## Direction A
Reproduce word for word the part of the article on Ohio school funding from "The bill also" to "from across Ohio.".
## Direction B
Using the article on Ohio school funding, answer yes or no to each statement and quote the words of the article that settle it: (i) The Ohio Senate has already passed Substitute House Bill 305. (ii) The Elida school board passed a resolution endorsing the Fair School Funding Plan. (iii) The bill uses only property wealth to determine the local share.

** Start of Excerpt to read **

COLUMBUS — Ohio legislators have been working for years on a plan to reform school funding. The Ohio House last week passed Substitute House Bill 305 and is awaiting consideration in the Ohio Senate.
Much of the groundwork on the Fair School Funding Plan was done by now House Speaker Bob Cupp (R-Lima) and John Patterson (D-Jefferson).
A companion piece of legislation Senate Bill 376 is pending in the Ohio Senate.
The need for school funding reform goes back to 1997 when the Ohio Supreme Court ruled in DeRolph v. State of Ohio that Ohio’s method for funding schools through the state’s school foundation program was unconstitutional under Article VI, Section 2 of the Ohio Constitution.
State Representative Craig Riedel (R-Defiance) praised the passage of the bill.
“The framework outlined in this bill puts Ohio’s schoolchildren first,” Riedel said. “All students deserve a quality education in our state, and I am thankful that the Ohio House took a large step forward in advancing this historic reform.”
A key cornerstone of the plan is in reforming how Ohio supports local schools. The legislation adjusts the distribution formula by using both property and income wealth to determine the local share.
The bill also contains additional categories to assist local schools with special need students. These categorical aid components include gifted education, special education, English language learners, economically disadvantaged, and transportation. Each component was modified with input from practitioners and children advocates from across Ohio.
The Elida school board, in a meeting last week, passed a resolution endorsing the Fair School Funding Plan and encouraged quick action on the bills.
“It’s a huge step in the right direction,” said Joe Parker, Elida schools treasurer. “I applaud Cupp-Patterson for taking the time. They spent quality time with some of the greatest minds when it comes to economics and school funding and study if from all angles.”
The legislation seeks to simplify school funding.
“The piece that I think I like the most when they start introducing that part of the formula is going to be based on the income levels of the folks in your district. I think that part is key for our district because I think in the past we’ve always been hit hard because you’ve got a high tax base so you get less state funding. That didn’t always work out for us when you look at the amount of poverty in our district. So I think what they’re trying to get to is a simple formula, a fair formula,” Parker said.

** End of Excerpt to read **
** Start of Material **

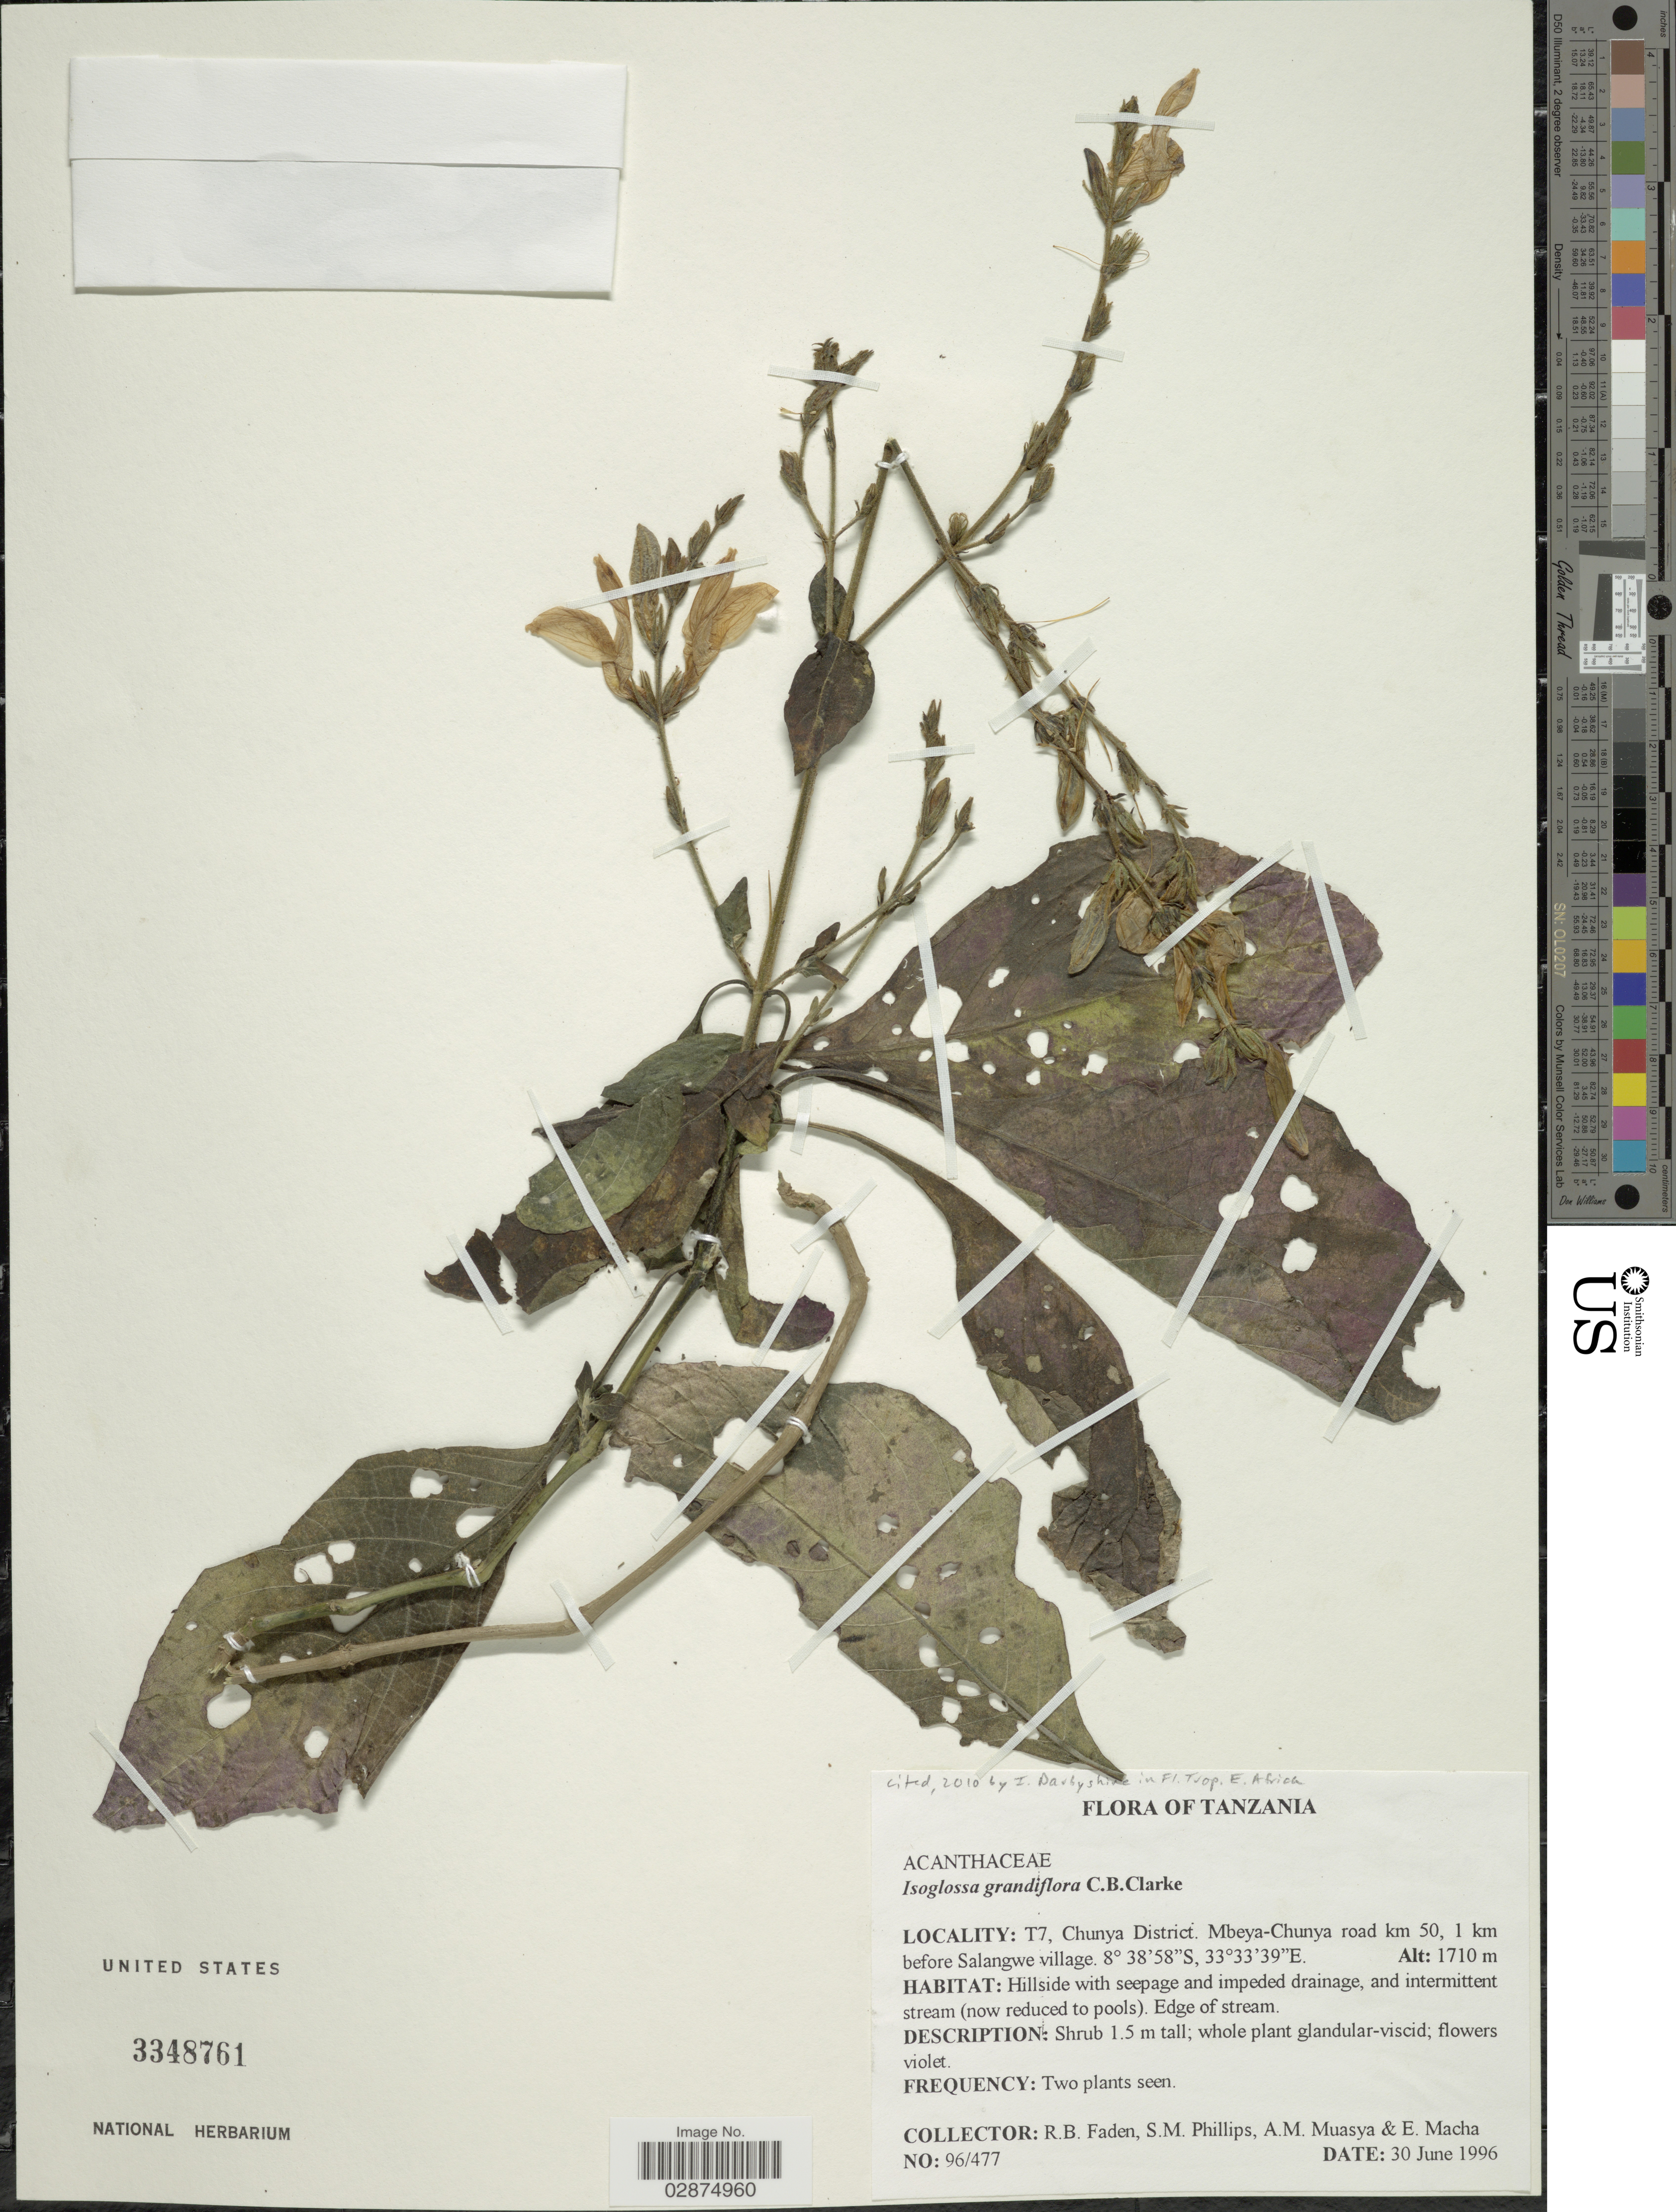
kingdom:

** End of Material **

## Exercise answer A
The bill also contains additional categories to assist local schools with special need students. These categorical aid components include gifted education, special education, English language learners, economically disadvantaged, and transportation. Each component was modified with input from practitioners and children advocates from across Ohio.

## Exercise answer B
(i) No: "The Ohio House last week passed Substitute House Bill 305 and is awaiting consideration in the Ohio Senate."
(ii) Yes: "The Elida school board, in a meeting last week, passed a resolution endorsing the Fair School Funding Plan"
(iii) No: "using both property and income wealth to determine the local share"